== Your goal ==
Below this line is a listing that includes pictures. Copy exactly, and only, the lines from the one containing "Разом із керівником благодійного фо" through the one containing "доставување на барањата е до 9 мај годинава."; the pictures do not go in the copy.

········

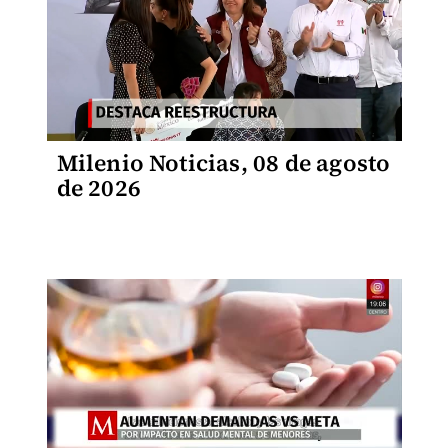
Milenio Noticias, 08 de agosto
de 2026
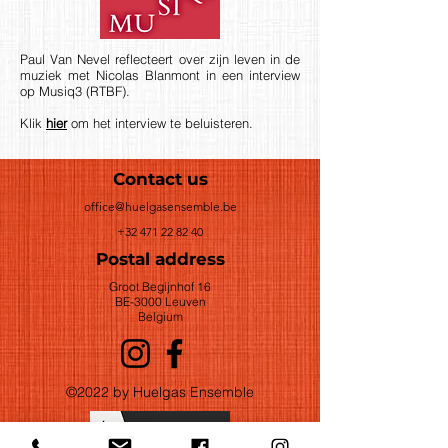
Paul Van Nevel reflecteert over zijn leven in de
muziek met Nicolas Blanmont in een interview
op Musiq3 (RTBF).
Klik
hier
om het interview te beluisteren.
Contact us
office@huelgasensemble.be
+32 471 22 82 40
Postal address
Groot Begijnhof 16
BE-3000 Leuven
Belgium
©2022 by Huelgas Ensemble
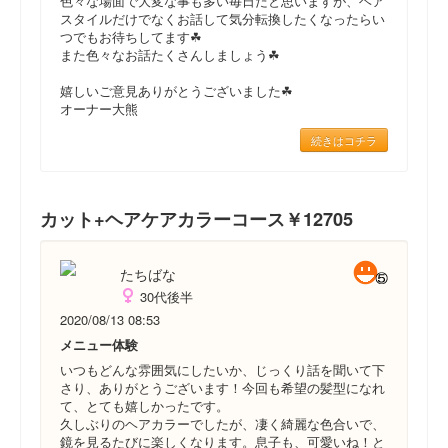
色々な場面で大変な事も多い毎日だと思いますが、ヘア
スタイルだけでなくお話して気分転換したくなったらい
つでもお待ちしてます☘
また色々なお話たくさんしましょう☘
嬉しいご意見ありがとうございました☘
オーナー大熊
続きはコチラ
カット+ヘアケアカラーコース￥12705
たちばな
30代後半
2020/08/13 08:53
メニュー体験
いつもどんな雰囲気にしたいか、じっくり話を聞いて下
さり、ありがとうございます！今回も希望の髪型になれ
て、とても嬉しかったです。
久しぶりのヘアカラーでしたが、凄く綺麗な色合いで、
鏡を見るたびに楽しくなります。息子も、可愛いね！と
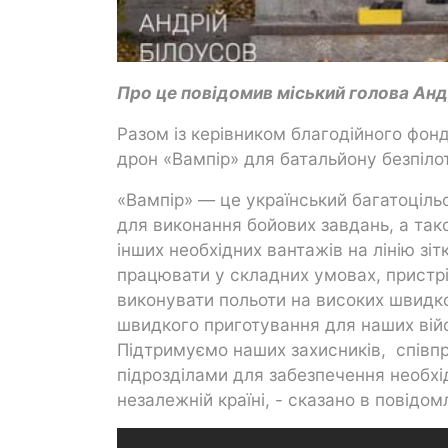
Про це повідомив міський голова Анд
Разом із керівником благодійного фо
дрон «Вампір» для батальйону безпіло
«Вампір» — це український багатоціль
для виконання бойових завдань, а так
інших необхідних вантажів на лінію зі
працювати у складних умовах, пристр
виконувати польоти на високих швидк
швидкого приготування для наших вій
Підтримуємо наших захисників, співп
підрозділами для забезпечення необхі
незалежній країні, - сказано в повідом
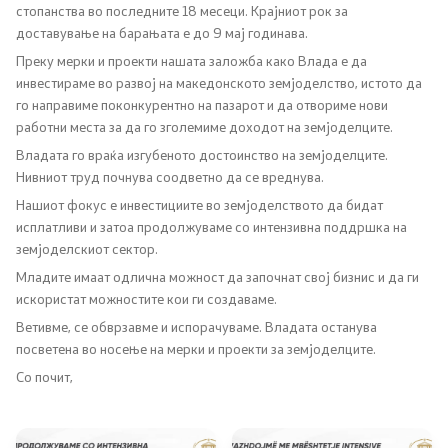
стопанства во последните 18 месеци. Крајниот рок за
Односи со јавност
доставување на барањата е до 9 мај годинава.
Преку мерки и проекти нашата заложба како Влада е да
Канцеларија на портпарол
инвестираме во развој на македонското земјоделство, истото да
го направиме поконкурентно на пазарот и да отвориме нови
работни места за да го зголемиме доходот на земјоделците.
Медија центар
Владата го враќа изгубеното достоинство на земјоделците.
Нивниот труд почнува соодветно да се вреднува.
Отворена Влада
Нашиот фокус е инвестициите во земјоделството да бидат
исплатливи и затоа продолжуваме со интензивна поддршка на
Отчетност
земјоделскиот сектор.
Младите имаат одлична можност да започнат свој бизнис и да ги
Финансии
искористат можностите кои ги создаваме.
Ветивме, се обврзавме и испорачуваме. Владата останува
Сервисни информации
посветена во носење на мерки и проекти за земјоделците.
Со почит,
Антикорупција
Организација и систематизација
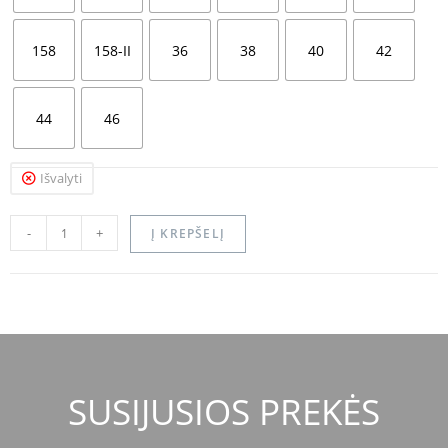
158
158-II
36
38
40
42
44
46
Išvalyti
-
+
Į KREPŠELĮ
SUSIJUSIOS PREKĖS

········

== Response box ==
Разом із керівником благодійного фо
дрон «Вампір» для батальйону безпіло
«Вампір» — це український багатоціль
для виконання бойових завдань, а так
інших необхідних вантажів на лінію зі
працювати у складних умовах, пристр
виконувати польоти на високих швидк
швидкого приготування для наших вій
Підтримуємо наших захисників, співп
підрозділами для забезпечення необхі
незалежній країні, - сказано в повідом
стопанства во последните 18 месеци. Крајниот рок за
Односи со јавност
доставување на барањата е до 9 мај годинава.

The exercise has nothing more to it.